Collected data entries:
■ ■ ■ ■
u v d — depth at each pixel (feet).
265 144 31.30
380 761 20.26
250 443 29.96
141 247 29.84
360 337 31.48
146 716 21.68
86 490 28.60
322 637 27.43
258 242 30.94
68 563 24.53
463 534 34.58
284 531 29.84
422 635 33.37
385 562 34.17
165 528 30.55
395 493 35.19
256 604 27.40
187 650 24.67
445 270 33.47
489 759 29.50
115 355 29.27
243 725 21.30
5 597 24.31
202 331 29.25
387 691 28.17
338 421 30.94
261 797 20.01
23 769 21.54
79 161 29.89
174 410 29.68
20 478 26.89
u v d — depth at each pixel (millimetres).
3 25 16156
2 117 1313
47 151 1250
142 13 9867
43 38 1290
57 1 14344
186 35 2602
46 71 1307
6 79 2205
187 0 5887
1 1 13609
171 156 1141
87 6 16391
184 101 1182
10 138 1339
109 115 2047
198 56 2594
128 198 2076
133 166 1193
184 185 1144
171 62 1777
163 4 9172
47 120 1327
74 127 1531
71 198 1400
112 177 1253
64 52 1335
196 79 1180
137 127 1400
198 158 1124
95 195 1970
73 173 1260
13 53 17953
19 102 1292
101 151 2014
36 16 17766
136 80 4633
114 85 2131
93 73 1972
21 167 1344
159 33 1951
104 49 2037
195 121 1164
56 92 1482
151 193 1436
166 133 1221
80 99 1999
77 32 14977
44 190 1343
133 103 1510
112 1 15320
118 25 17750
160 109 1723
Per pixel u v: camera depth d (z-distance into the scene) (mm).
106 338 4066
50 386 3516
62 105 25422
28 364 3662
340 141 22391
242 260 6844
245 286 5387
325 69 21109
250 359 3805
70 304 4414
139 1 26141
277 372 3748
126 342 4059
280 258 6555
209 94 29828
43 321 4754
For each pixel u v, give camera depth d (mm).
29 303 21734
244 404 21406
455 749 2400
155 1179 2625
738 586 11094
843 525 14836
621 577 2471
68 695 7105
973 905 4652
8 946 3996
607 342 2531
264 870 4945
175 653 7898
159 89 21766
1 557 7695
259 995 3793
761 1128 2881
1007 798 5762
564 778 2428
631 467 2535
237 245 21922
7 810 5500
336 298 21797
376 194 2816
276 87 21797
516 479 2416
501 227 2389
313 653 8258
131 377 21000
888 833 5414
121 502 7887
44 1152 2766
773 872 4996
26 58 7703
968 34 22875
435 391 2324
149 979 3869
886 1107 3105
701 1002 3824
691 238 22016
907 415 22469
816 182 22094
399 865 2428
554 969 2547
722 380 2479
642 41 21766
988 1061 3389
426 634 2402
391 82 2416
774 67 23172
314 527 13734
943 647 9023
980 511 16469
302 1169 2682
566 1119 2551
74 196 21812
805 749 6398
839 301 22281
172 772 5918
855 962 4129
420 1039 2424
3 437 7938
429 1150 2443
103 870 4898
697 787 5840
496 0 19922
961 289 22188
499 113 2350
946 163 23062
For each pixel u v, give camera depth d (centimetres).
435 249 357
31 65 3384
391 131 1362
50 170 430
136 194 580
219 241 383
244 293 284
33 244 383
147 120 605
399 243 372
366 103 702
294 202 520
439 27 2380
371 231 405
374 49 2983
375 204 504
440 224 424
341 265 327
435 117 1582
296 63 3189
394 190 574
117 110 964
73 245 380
■ ■ ■ ■
*TASK TO COMPLETE*
Each entry above is to be printed again exactly.

*ANSWER*
u v d — depth at each pixel (feet).
265 144 31.30
380 761 20.26
250 443 29.96
141 247 29.84
360 337 31.48
146 716 21.68
86 490 28.60
322 637 27.43
258 242 30.94
68 563 24.53
463 534 34.58
284 531 29.84
422 635 33.37
385 562 34.17
165 528 30.55
395 493 35.19
256 604 27.40
187 650 24.67
445 270 33.47
489 759 29.50
115 355 29.27
243 725 21.30
5 597 24.31
202 331 29.25
387 691 28.17
338 421 30.94
261 797 20.01
23 769 21.54
79 161 29.89
174 410 29.68
20 478 26.89
u v d — depth at each pixel (millimetres).
3 25 16156
2 117 1313
47 151 1250
142 13 9867
43 38 1290
57 1 14344
186 35 2602
46 71 1307
6 79 2205
187 0 5887
1 1 13609
171 156 1141
87 6 16391
184 101 1182
10 138 1339
109 115 2047
198 56 2594
128 198 2076
133 166 1193
184 185 1144
171 62 1777
163 4 9172
47 120 1327
74 127 1531
71 198 1400
112 177 1253
64 52 1335
196 79 1180
137 127 1400
198 158 1124
95 195 1970
73 173 1260
13 53 17953
19 102 1292
101 151 2014
36 16 17766
136 80 4633
114 85 2131
93 73 1972
21 167 1344
159 33 1951
104 49 2037
195 121 1164
56 92 1482
151 193 1436
166 133 1221
80 99 1999
77 32 14977
44 190 1343
133 103 1510
112 1 15320
118 25 17750
160 109 1723
Per pixel u v: camera depth d (z-distance into the scene) (mm).
106 338 4066
50 386 3516
62 105 25422
28 364 3662
340 141 22391
242 260 6844
245 286 5387
325 69 21109
250 359 3805
70 304 4414
139 1 26141
277 372 3748
126 342 4059
280 258 6555
209 94 29828
43 321 4754
For each pixel u v, give camera depth d (mm).
29 303 21734
244 404 21406
455 749 2400
155 1179 2625
738 586 11094
843 525 14836
621 577 2471
68 695 7105
973 905 4652
8 946 3996
607 342 2531
264 870 4945
175 653 7898
159 89 21766
1 557 7695
259 995 3793
761 1128 2881
1007 798 5762
564 778 2428
631 467 2535
237 245 21922
7 810 5500
336 298 21797
376 194 2816
276 87 21797
516 479 2416
501 227 2389
313 653 8258
131 377 21000
888 833 5414
121 502 7887
44 1152 2766
773 872 4996
26 58 7703
968 34 22875
435 391 2324
149 979 3869
886 1107 3105
701 1002 3824
691 238 22016
907 415 22469
816 182 22094
399 865 2428
554 969 2547
722 380 2479
642 41 21766
988 1061 3389
426 634 2402
391 82 2416
774 67 23172
314 527 13734
943 647 9023
980 511 16469
302 1169 2682
566 1119 2551
74 196 21812
805 749 6398
839 301 22281
172 772 5918
855 962 4129
420 1039 2424
3 437 7938
429 1150 2443
103 870 4898
697 787 5840
496 0 19922
961 289 22188
499 113 2350
946 163 23062
For each pixel u v, give camera depth d (centimetres).
435 249 357
31 65 3384
391 131 1362
50 170 430
136 194 580
219 241 383
244 293 284
33 244 383
147 120 605
399 243 372
366 103 702
294 202 520
439 27 2380
371 231 405
374 49 2983
375 204 504
440 224 424
341 265 327
435 117 1582
296 63 3189
394 190 574
117 110 964
73 245 380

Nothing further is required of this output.